> **PROVIDED TEXT**:
-------
Bitcoin, the cryptocurrency powered by a decentralized peer-to-peer network of computers, has been hot this season. With the exchange rate bobbing around US $100, those involved in creating new bitcoins—and upholding the network that makes them valuable—have become locked in an arms race of sorts, seeking new, powerful machines that will enrich them but that could also destabilize the nascent virtual money.
Bitcoins exist only as records on a virtual ledger that’s shared over a global network, each node of which must agree to changes in the accounting—payments or receipt of payments. Arriving at this consensus takes massive amounts of computing power.
You can use your bitcoins even if you’re not plugged into the network that runs the operation, but there is a strong incentive to help out. At an average of once every 10 minutes, the software spits out a handful of newly minted bitcoins to one computer, as a kind of lottery payment to the people (referred to as miners) who run it. The way you enter this lottery is by solving “hashes,” trivial functions that reformulate meaningful data sets into unique strings of letters and numbers. Each time a computer completes a hash, it’s as if it has filled out »
another lottery ticket, choosing the numbers and hoping they match up. Only a specific hash will be accepted, and the first computer to find the right one gets the prize.
However, there’s one more feature in Bitcoin that controls the profitability of mining. “It has everything to do with difficulty,” says Jeff Garzik, one of Bitcoin’s core developers. As the hashing power of all the combined computers increases, the network makes it less likely that a particular machine will compute the right answer. In the lottery example, this would be like making people choose more numbers on a ticket. And if the hashing power were to go back down, so too would the difficulty.
-------
> **EXTRACTED DATA**:
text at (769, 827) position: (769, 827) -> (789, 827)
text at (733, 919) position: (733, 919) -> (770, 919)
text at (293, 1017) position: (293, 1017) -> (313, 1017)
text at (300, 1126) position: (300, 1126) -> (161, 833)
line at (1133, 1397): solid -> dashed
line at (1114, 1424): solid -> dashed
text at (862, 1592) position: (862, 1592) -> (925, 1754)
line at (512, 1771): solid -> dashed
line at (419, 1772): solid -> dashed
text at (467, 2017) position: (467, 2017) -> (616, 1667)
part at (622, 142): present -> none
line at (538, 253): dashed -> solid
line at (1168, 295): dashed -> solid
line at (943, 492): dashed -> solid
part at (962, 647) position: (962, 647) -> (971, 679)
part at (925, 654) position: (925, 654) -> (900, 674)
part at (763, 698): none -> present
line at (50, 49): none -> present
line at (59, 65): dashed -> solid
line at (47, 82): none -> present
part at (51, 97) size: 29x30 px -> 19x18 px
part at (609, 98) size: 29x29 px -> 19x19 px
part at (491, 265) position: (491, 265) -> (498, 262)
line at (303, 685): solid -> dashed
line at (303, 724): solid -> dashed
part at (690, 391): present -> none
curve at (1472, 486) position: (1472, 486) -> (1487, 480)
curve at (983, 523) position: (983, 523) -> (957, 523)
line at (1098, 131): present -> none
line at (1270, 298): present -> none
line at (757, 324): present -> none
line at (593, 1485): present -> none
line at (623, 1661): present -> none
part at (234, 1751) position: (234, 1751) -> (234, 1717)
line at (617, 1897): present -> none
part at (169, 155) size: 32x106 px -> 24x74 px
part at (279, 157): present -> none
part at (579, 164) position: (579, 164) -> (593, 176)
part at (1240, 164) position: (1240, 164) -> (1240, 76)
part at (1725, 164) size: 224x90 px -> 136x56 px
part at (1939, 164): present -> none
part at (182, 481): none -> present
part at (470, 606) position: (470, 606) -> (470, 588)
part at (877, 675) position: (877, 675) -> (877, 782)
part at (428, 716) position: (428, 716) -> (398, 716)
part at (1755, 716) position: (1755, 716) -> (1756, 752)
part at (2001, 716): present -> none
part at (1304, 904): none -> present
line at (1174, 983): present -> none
-------
> **WRITTEN INSTRUCTION A**:
The Bitcoin article says you can use bitcoins without joining the network. In one to three sentences, explain why people still have a strong incentive to help run it.
> **WRITTEN INSTRUCTION B**:
Answer these questions from the Bitcoin article, one per line:
(i) Around what exchange rate does the article say bitcoin is bobbing?
(ii) What must each node of the global network agree to?
(iii) Who is Jeff Garzik, according to the article?
> **WRITTEN INSTRUCTION C**:
Carry on the Bitcoin article from its last sentence.

> **RESPONSE A**:
About once every 10 minutes, on average, the software gives a handful of newly minted bitcoins to one computer as a kind of lottery payment to the miners who run it. Helping run the network by solving hashes is how you enter this lottery. The first computer to find the one accepted hash wins the prize.

> **RESPONSE B**:
(i) Around US $100.
(ii) Changes in the accounting, meaning payments or receipt of payments.
(iii) One of Bitcoin's core developers.

> **RESPONSE C**:
As the price of a bitcoin has gone up, more people have been building and buying dedicated machines they call mining rigs, which has driven the hash rate higher. Back in January, when miners were getting less than $20 for their bitcoins at the online exchanges, the hash rate was around 25 000 billion hashes per second. At the rate of participation on 2 May, the network computed 69 123 billion hashes per second.
Bitcoin’s Pumped-Up Computing Network: The capabilities of the peer-to-peer network of computers behind the Bitcoin cryptocurrency have grown rapidly in the last year. The network computes billions of hash functions per second, and its operators are rewarded with bitcoins. During the past year, purpose-built hash-crunching computers have more than doubled the network’s capacity, making it difficult for those using less powerful computers to compete.Source: Blockchain.info
Brock Tice, a miner in New Mexico, says it all comes down to economics and whether mining is worth the electricity bills. “I have my own rack of miners in the garage here. I had shut them down for a while...but then when the price spiked, I fired them back up,” he says.
It stands to reason that as long as miners are getting more “real” money for their bitcoins than they lost in electricity bills— last year the Bitcoin network was probably consuming 100 to 300 megawatt-hours per day—they will continue to mine. And what’s more, they will continue to upgrade their systems to ensure a bigger payout. These are the ingredients for a hardware arms race—one that really began the day Bitcoin was created but is now on the cusp of a rapid acceleration.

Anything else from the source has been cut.